#### [To do]
Pictures stay out of the copy. Transcribe exactly, and only, the line with "coffee cup: none" through the last line of the entries below.

#### [Raw data]
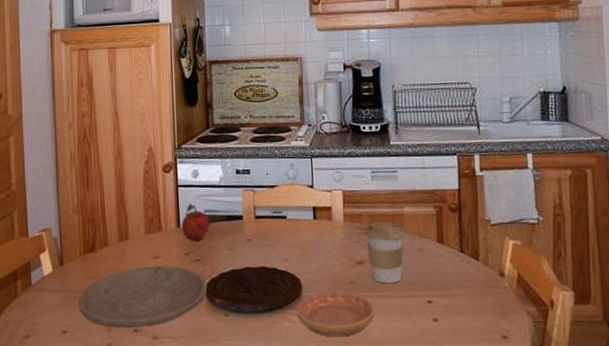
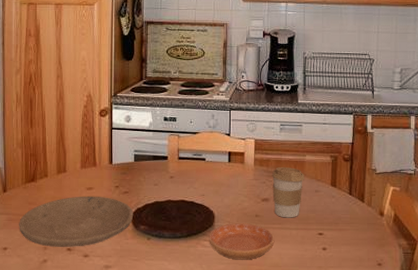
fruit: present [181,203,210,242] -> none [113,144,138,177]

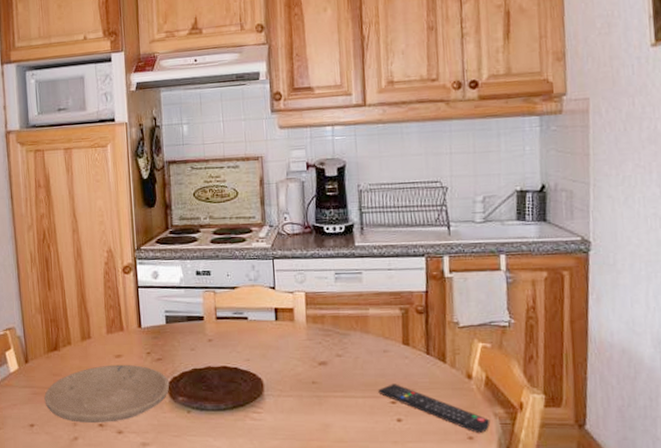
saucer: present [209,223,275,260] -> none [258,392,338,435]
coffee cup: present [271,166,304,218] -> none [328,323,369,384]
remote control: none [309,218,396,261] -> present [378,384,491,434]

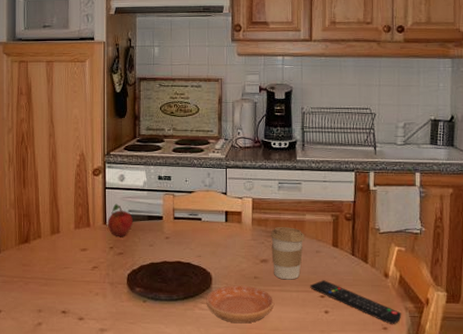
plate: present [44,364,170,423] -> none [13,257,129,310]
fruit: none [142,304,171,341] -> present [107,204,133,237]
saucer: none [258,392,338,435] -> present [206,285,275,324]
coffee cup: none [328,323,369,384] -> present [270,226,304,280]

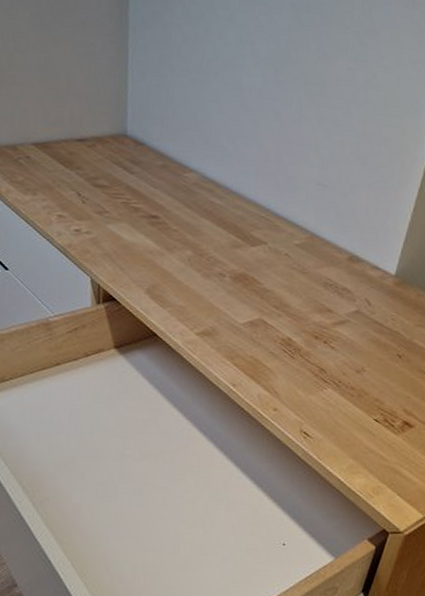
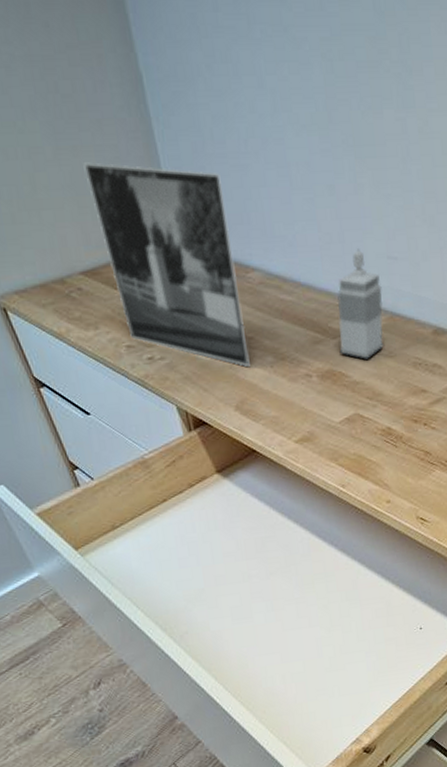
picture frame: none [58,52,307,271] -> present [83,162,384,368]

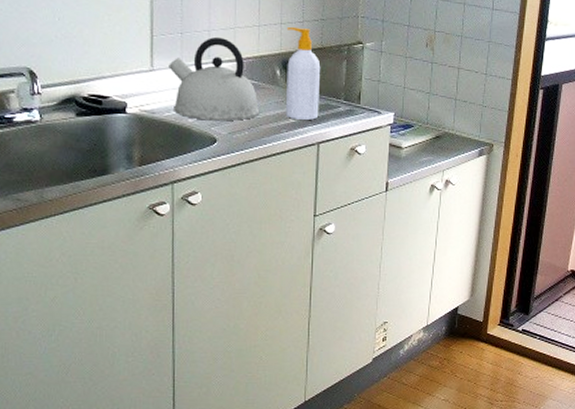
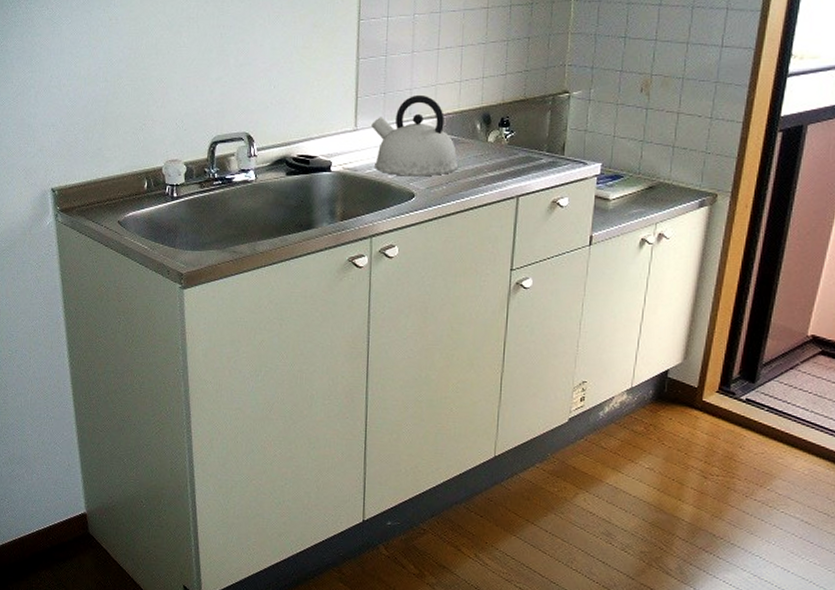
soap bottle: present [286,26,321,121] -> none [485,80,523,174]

#### [Problem solution]
coffee cup: none [328,323,369,384] -> present [270,226,304,280]

picture frame: none [58,52,307,271] -> present [83,162,384,368]

soap bottle: present [286,26,321,121] -> none [485,80,523,174]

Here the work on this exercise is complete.